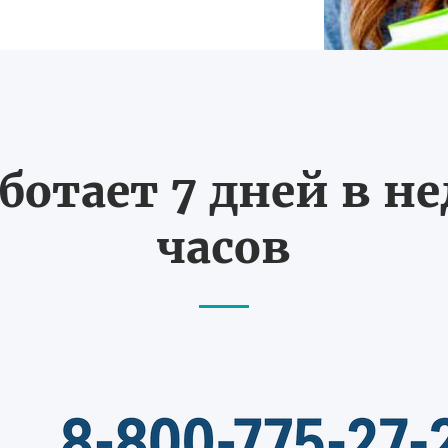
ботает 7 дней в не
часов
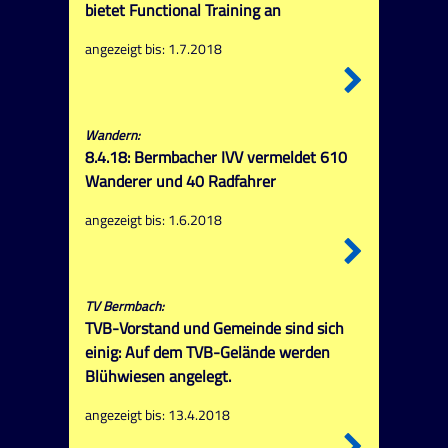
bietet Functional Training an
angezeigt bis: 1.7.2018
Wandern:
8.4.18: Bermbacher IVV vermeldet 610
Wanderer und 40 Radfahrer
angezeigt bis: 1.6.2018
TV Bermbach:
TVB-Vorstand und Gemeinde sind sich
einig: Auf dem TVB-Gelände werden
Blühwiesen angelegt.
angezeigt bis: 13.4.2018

####################

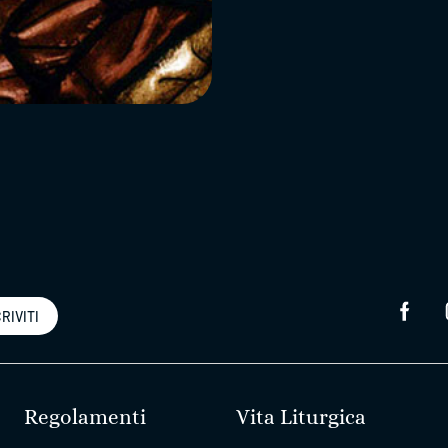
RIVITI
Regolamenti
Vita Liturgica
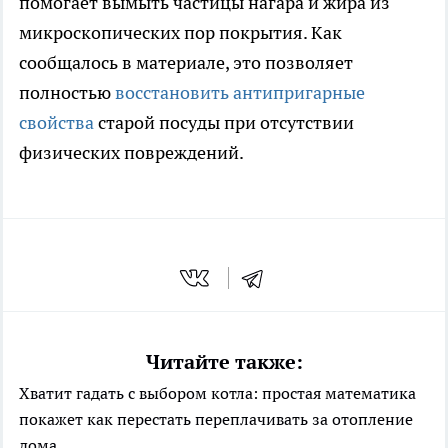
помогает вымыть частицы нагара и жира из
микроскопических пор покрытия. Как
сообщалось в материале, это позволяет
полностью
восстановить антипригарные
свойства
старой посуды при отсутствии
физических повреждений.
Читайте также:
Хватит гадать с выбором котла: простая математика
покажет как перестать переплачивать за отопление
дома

####################

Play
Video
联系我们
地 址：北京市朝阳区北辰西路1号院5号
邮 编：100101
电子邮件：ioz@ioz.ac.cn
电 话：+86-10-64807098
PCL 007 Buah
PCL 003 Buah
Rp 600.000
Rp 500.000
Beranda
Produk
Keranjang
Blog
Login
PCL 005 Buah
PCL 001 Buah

####################

What the task asks ->
Wherever "Buah" turns up in the records, copy the whole line.

Answer to this exercise ->
PCL 007 Buah
PCL 003 Buah
PCL 005 Buah
PCL 001 Buah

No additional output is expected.